Question

How do you solve the equation $28 = 14 + 7\left( {x - 6} \right)$?

Answer 1

This is a linear equation in only one variable. Take constants on one side and the term having variables on the other side. Then divide both sides of the equation with a suitable number to find the value of the variable.
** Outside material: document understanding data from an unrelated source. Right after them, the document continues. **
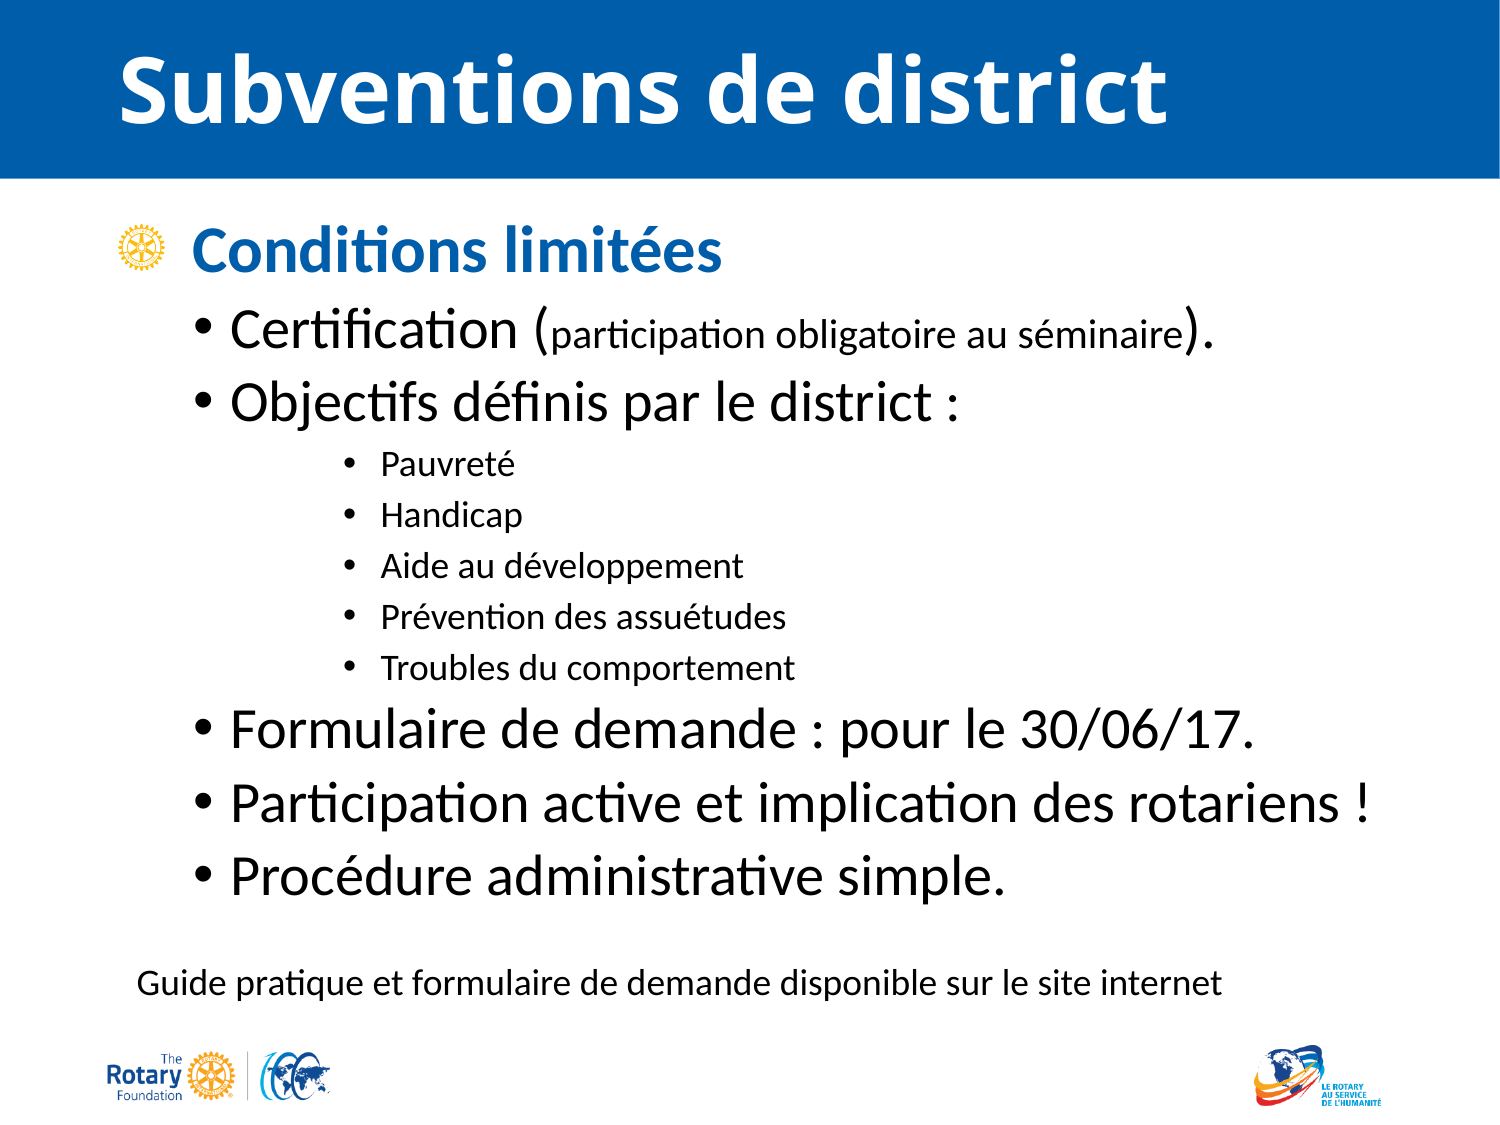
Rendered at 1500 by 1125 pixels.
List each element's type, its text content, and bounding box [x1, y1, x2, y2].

picture [1254, 1045, 1381, 1106]
list Conditions limitées Certification (participation obligatoire au séminaire). Objectifs définis par le district : Pauvreté Handicap Aide au développement Prévention des assuétudes Troubles du comportement Formulaire de demande : pour le 30/06/17. Participation active et implication des rotariens ! Procédure administrative simple. [103, 207, 1397, 950]
title Subventions de district [103, 28, 1397, 159]
text_box Guide pratique et formulaire de demande disponible sur le site internet [46, 950, 1397, 1011]
picture [103, 1048, 334, 1103]
picture [118, 224, 165, 271]
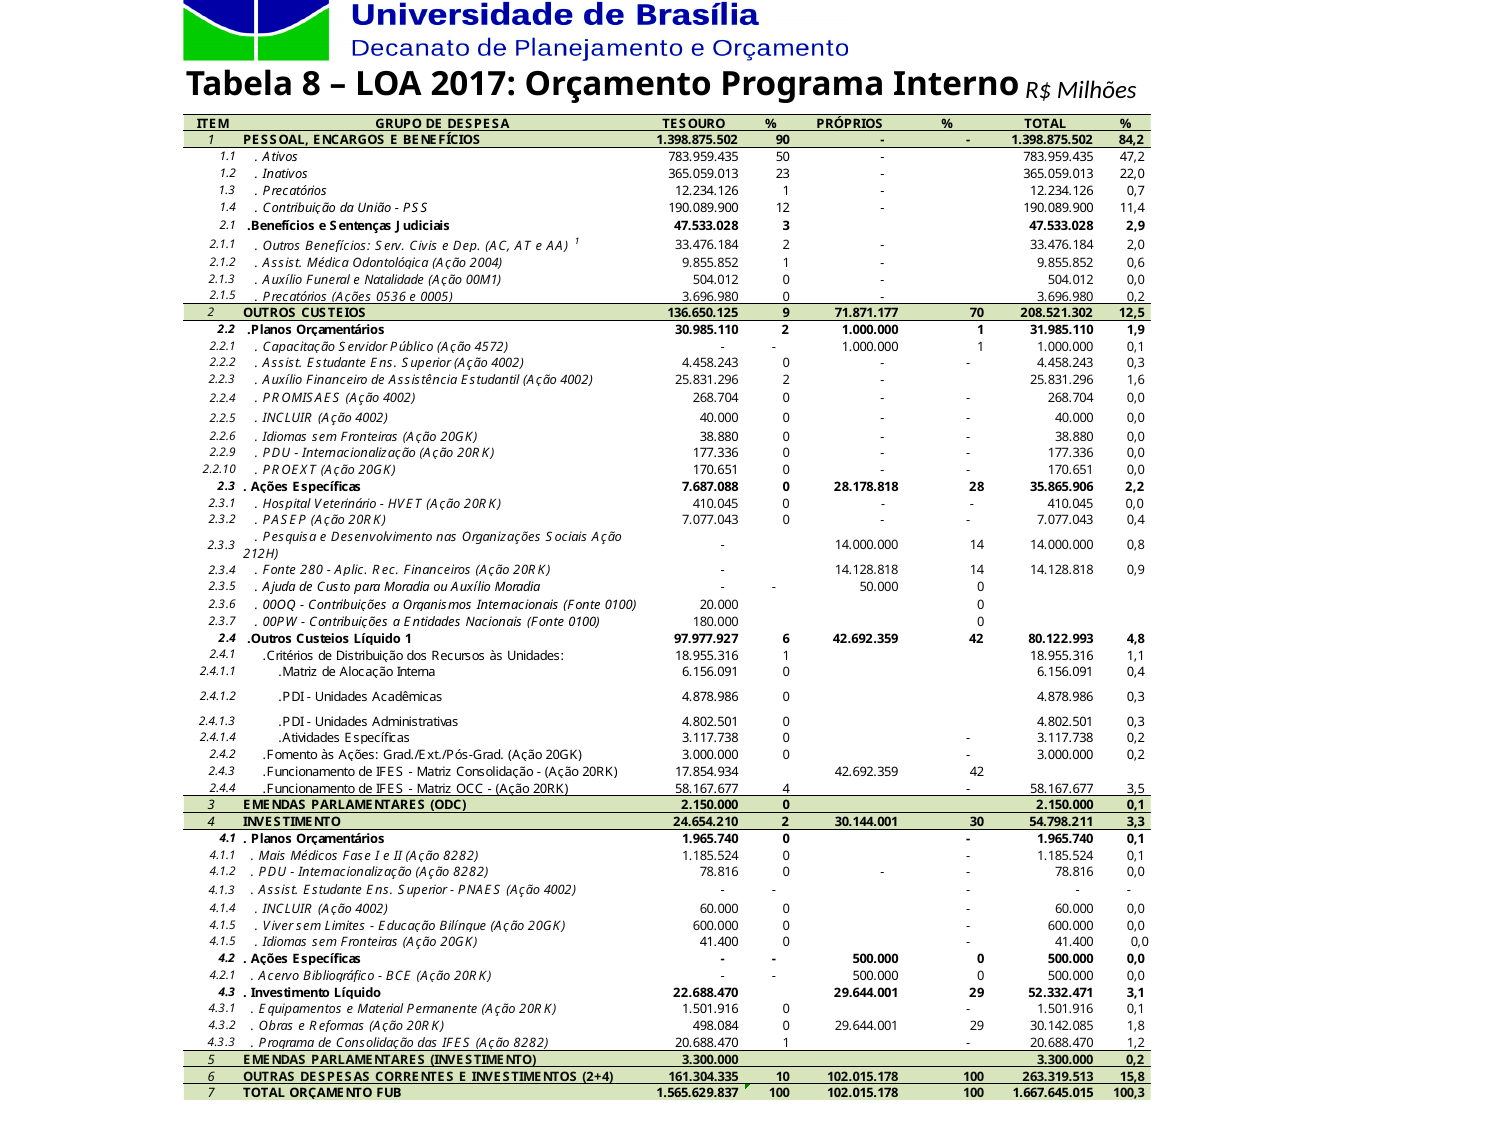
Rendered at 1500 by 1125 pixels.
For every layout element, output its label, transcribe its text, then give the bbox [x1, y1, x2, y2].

text_box R$ Milhões [868, 66, 1152, 112]
picture [182, 0, 848, 62]
picture [182, 113, 1152, 1102]
text_box Tabela 8 – LOA 2017: Orçamento Programa Interno [171, 54, 1128, 200]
Complete step by step answer: According to the question, a linear equation in one variable is given to us and we have to solve it.
The given equation is:
$\Rightarrow 28 = 14 + 7\left( {x - 6} \right)$
For solving this, first we’ll transfer 14 from right hand side to left hand side of the equation, we’ll get:
$\Rightarrow 28 - 14 = 7\left( {x - 6} \right)$
This equation can also be written as:
$\Rightarrow 7\left( {x - 6} \right) = 28 - 14 \\\ \Rightarrow 7\left( {x - 6} \right) = 14 \\\$
Dividing both sides of the equation by 7, well get:
$\Rightarrow \dfrac{{7\left( {x - 6} \right)}}{7} = \dfrac{{14}}{7} \\\ \Rightarrow \left( {x - 6} \right) = 2 \\\$
Again transferring 6 from left hand side to right hand side of the equation, we’ll get:
$\Rightarrow x = 2 + 6 \\\ \Rightarrow x = 8 \\\$
Thus the value of variable $x$ in the equation is 8.

Additional Information:
An equation in one variable with the highest power of variable in the equation as 1 is called a linear equation in one variable. If the highest power is 2 then it is called a quadratic equation and if the highest power is 3 then it is called a cubic equation. To generalize it, if the highest power is n then it is called the nth degree equation.
This condition is valid if all the powers of the variable throughout the equation are non negative integers.

Note:
If a linear equation is having only one variable, it can be solved directly to get the value of the variable. If it was a two variable equation, we couldn’t have solved it. To determine the values of two different variables, we need a system of two different equations in those variables and to determine three variables we need a system of three equations in those variables. Similarly if there are $n$ different variables then we require $n$ different equations to find their values.